Le pigeon du titre du nouveau Roy Anderson apparaît au début du film. Il est empaillé dans la vitrine d'un musée. Pendant qu'une compagne l'attend, un homme vieillissant, à l'air un peu égaré, le visage blafard, l'observe longuement, attentivement et s'en va. Cette scène d'introduction donne le ton de ce film. Oui, nous serons comme dans un musée à observer attentivement ces 40 plans fixes proposés tels des tableaux. A l'intérieur de ces plans, le réalisateur va placer une multitude de personnages que l'on retrouvera ou pas, formant l'image d'une humanité pour le moins singulière.
L'impression première est que l'on a affaire à un fan d'Edward Hopper en version encore plus dépressive. Même thématique de solitude urbaine, même sentiment d'infinie tristesse se diffusent dans ces nombreux plans hommages, notamment dans une rue avec restaurant ou dans des bars, mais en version nettement moins colorée, tirant surtout sur le beigeasse et le kaki délavé. On pourra, pour les amateurs, y trouver d'autres influences picturales allant de Magritte à Voutch (le dessinateur humoristique français bien connu des lecteurs de Psychologie magazine ou du Point). Mais au fil des minutes, après nous avoir balancé trois scènes autour de la mort où il compile avec un humour noir sa vision de l'âme humaine, on comprend très vite que le dispositif ne laissera pas le spectateur indifférent. On pourra peut être être révulsé par ces clowns sinistres qui déambulent dans ces intérieurs gris, comme les deux vendeurs en farces et attrapes zonant de banlieues glauques en magasins décrépits, nous renvoyant leur image miteuse comme peut être un reflet trop négatif de nous-même.
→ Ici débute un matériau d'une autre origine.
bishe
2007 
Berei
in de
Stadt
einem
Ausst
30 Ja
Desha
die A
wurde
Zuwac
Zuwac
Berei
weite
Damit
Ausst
On pourra aussi trouver le procédé trop lourdement explicite, trop démonstratif, la répétition de cette grisaille contemporaine trop théâtrale.
Mais on pourra surtout écarquiller ses yeux , scruter ces images jamais banales et y découvrir des petits trésors d'humour, d'absurdité et de causticité. Certaines scènes (tableaux ?) sont tout bonnement ahurissantes de beauté et d'invention. Je défie quiconque de ne pas être scotché par la totale originalité de l'arrivée du roi Charles XII dans un bar minable mais aussi extrêmement dérangé par la scène finale, où une machine infernale à base de noirs enchaînés sert de spectacle à une bande de vieux riches.... Même si ces deux moments sont les points culminants du film, le reste est comme un pied de nez au cinéma coloré et clipesque, l'absolue maîtrise d'une dissonance discrète portée à son comble.
C'est dérangeant un film qui joue sa partition incongrue avec autant d'opiniâtreté mais diablement stimulant pour le spectateur qui aime qu'on lui propose des univers non formatés. Roy Anderson, s'est vu décerné le lion d'or à la dernière Mostra, récompensant un cinéma inclassable et donc non consensuel. Il faut se risquer à le découvrir. On aimera ou pas, mais je reste persuadé qu'en plus de ne laisser personne insensible, ce pigeon recèle quelques images qui s'imprimeront durablement dans votre mémoire.
(Ne vous fiez pas trop à la bande annonce un peu trop tristouille qui ne rend pas justice à ce film inventif.